Comme le garde nazi était mineur au moment des faits, il comparaît devant le tribunal pour mineurs de Hamburg. Le parquet a requis 3 ans d’emprisonnement à son encontre. Une condamnation symbolique, en regard de la gravité des crimes commis, mais l’avocat de Bruno Dey réclame l’acquittement. Selon lui, son client ne survivrait pas à un séjour en prison, en raison de son grand âge.
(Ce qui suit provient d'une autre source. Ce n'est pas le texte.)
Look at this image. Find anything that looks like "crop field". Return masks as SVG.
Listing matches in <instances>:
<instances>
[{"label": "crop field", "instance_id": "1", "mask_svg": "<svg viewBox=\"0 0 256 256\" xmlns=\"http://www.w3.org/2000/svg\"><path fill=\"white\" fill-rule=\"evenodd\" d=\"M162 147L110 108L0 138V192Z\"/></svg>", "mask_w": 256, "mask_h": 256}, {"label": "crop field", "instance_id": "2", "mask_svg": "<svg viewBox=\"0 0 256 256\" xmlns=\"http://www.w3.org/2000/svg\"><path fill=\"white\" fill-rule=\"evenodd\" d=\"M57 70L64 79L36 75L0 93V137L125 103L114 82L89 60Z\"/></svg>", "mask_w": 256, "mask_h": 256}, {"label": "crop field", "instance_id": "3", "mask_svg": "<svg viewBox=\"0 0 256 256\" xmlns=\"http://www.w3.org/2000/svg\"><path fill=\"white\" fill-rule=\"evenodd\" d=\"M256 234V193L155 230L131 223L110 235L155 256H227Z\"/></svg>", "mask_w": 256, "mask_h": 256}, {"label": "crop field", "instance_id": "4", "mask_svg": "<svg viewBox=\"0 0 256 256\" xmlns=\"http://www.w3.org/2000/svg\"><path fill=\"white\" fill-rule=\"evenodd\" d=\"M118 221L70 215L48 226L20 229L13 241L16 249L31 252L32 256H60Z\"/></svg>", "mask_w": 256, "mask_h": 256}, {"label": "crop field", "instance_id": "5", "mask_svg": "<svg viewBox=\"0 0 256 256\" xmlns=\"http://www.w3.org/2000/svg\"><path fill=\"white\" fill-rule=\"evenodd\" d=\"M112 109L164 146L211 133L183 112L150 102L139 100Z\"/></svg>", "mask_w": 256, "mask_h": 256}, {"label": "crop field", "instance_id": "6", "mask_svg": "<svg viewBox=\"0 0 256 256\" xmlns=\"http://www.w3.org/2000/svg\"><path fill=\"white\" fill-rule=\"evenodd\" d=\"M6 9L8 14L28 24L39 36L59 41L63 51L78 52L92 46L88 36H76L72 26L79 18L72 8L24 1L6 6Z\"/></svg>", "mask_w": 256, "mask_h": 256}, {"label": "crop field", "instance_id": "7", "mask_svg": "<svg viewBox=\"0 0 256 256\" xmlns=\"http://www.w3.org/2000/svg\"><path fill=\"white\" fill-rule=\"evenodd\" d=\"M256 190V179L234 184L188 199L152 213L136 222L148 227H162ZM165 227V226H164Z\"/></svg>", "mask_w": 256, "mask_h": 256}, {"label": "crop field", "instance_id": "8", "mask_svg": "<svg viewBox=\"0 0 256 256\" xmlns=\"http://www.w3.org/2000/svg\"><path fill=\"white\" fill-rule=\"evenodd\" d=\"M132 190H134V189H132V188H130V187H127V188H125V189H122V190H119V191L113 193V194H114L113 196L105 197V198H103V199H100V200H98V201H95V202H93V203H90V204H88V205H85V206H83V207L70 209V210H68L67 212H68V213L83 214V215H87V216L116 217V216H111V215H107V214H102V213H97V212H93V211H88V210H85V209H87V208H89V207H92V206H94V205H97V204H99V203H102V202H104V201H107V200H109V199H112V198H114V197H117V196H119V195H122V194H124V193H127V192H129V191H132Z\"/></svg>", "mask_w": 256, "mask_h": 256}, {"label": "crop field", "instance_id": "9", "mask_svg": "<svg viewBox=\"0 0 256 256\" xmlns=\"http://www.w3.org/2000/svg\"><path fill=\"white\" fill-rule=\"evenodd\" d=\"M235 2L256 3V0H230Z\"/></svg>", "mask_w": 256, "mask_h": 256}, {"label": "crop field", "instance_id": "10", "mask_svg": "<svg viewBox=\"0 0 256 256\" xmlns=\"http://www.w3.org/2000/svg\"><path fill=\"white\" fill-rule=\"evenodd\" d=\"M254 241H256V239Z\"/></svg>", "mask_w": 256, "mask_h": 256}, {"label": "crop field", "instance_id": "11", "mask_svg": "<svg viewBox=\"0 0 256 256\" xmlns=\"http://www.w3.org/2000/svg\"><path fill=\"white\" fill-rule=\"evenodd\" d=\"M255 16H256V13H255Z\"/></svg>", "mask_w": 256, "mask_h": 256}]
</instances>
En 1934, dix ans avant que Bruno Dey ne commence à officier au camp de Stutthof, Albert Einstein écrivait dans Comment je vois le monde : « Le monde ne sera pas détruit par ceux qui font le mal, mais par ceux qui les regarde sans rien faire ». Que Dey ait lui-même roué de coups, exécuté des prisonniers, ou assisté passivement à la barbarie nazie, son statut de simple rouage ne lui a pas assuré l’impunité dont il a joui pendant toute sa vie. Aujourd’hui, Bruno Dey doit répondre de ses crimes, et le verdict symbolique de son procès s’inscrira dans le processus de travail de mémoire et d’expiation de ses crimes par l’Allemagne. La justice allemande tranchera, et accordera ou non la clémence à l’ancien garde SS, une clémence dont les millions de victimes des camps nazis n’ont jamais pu bénéficier de la part de leurs bourreaux.